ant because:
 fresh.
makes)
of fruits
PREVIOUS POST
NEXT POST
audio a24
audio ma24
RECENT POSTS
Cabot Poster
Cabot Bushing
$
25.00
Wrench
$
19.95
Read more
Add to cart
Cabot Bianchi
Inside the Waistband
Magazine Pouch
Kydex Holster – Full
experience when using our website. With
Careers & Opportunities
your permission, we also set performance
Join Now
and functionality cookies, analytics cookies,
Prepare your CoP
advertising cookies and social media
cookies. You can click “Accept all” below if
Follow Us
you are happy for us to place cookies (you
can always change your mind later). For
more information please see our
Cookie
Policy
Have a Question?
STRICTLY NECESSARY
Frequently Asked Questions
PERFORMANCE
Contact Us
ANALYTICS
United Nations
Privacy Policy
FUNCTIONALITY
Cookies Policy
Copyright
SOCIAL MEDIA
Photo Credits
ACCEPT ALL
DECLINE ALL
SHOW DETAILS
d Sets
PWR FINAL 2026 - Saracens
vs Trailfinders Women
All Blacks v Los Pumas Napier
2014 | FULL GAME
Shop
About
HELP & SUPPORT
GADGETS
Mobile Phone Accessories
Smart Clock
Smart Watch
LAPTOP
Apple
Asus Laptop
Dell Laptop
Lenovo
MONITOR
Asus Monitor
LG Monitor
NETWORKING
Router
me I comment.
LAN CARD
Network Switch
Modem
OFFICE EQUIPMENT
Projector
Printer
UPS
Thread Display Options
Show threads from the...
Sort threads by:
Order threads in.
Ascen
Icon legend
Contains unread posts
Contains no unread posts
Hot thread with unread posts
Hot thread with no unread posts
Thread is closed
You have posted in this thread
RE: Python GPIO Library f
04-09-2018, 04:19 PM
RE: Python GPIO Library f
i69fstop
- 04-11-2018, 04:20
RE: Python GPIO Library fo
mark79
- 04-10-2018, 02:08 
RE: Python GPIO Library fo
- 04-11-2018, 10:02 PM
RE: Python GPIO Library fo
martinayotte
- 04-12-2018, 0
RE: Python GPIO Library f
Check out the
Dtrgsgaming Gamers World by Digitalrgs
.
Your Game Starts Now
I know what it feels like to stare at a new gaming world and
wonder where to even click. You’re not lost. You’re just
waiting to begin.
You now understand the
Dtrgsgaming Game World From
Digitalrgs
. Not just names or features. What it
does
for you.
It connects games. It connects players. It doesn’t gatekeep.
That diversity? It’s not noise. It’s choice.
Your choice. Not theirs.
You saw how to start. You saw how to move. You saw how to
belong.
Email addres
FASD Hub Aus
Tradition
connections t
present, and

ASSIGNED TASK
Print the text of every entry above line for line, with no changes.

WRITTEN SOLUTION
ant because:
 fresh.
makes)
of fruits
PREVIOUS POST
NEXT POST
audio a24
audio ma24
RECENT POSTS
Cabot Poster
Cabot Bushing
$
25.00
Wrench
$
19.95
Read more
Add to cart
Cabot Bianchi
Inside the Waistband
Magazine Pouch
Kydex Holster – Full
experience when using our website. With
Careers & Opportunities
your permission, we also set performance
Join Now
and functionality cookies, analytics cookies,
Prepare your CoP
advertising cookies and social media
cookies. You can click “Accept all” below if
Follow Us
you are happy for us to place cookies (you
can always change your mind later). For
more information please see our
Cookie
Policy
Have a Question?
STRICTLY NECESSARY
Frequently Asked Questions
PERFORMANCE
Contact Us
ANALYTICS
United Nations
Privacy Policy
FUNCTIONALITY
Cookies Policy
Copyright
SOCIAL MEDIA
Photo Credits
ACCEPT ALL
DECLINE ALL
SHOW DETAILS
d Sets
PWR FINAL 2026 - Saracens
vs Trailfinders Women
All Blacks v Los Pumas Napier
2014 | FULL GAME
Shop
About
HELP & SUPPORT
GADGETS
Mobile Phone Accessories
Smart Clock
Smart Watch
LAPTOP
Apple
Asus Laptop
Dell Laptop
Lenovo
MONITOR
Asus Monitor
LG Monitor
NETWORKING
Router
me I comment.
LAN CARD
Network Switch
Modem
OFFICE EQUIPMENT
Projector
Printer
UPS
Thread Display Options
Show threads from the...
Sort threads by:
Order threads in.
Ascen
Icon legend
Contains unread posts
Contains no unread posts
Hot thread with unread posts
Hot thread with no unread posts
Thread is closed
You have posted in this thread
RE: Python GPIO Library f
04-09-2018, 04:19 PM
RE: Python GPIO Library f
i69fstop
- 04-11-2018, 04:20
RE: Python GPIO Library fo
mark79
- 04-10-2018, 02:08 
RE: Python GPIO Library fo
- 04-11-2018, 10:02 PM
RE: Python GPIO Library fo
martinayotte
- 04-12-2018, 0
RE: Python GPIO Library f
Check out the
Dtrgsgaming Gamers World by Digitalrgs
.
Your Game Starts Now
I know what it feels like to stare at a new gaming world and
wonder where to even click. You’re not lost. You’re just
waiting to begin.
You now understand the
Dtrgsgaming Game World From
Digitalrgs
. Not just names or features. What it
does
for you.
It connects games. It connects players. It doesn’t gatekeep.
That diversity? It’s not noise. It’s choice.
Your choice. Not theirs.
You saw how to start. You saw how to move. You saw how to
belong.
Email addres
FASD Hub Aus
Tradition
connections t
present, and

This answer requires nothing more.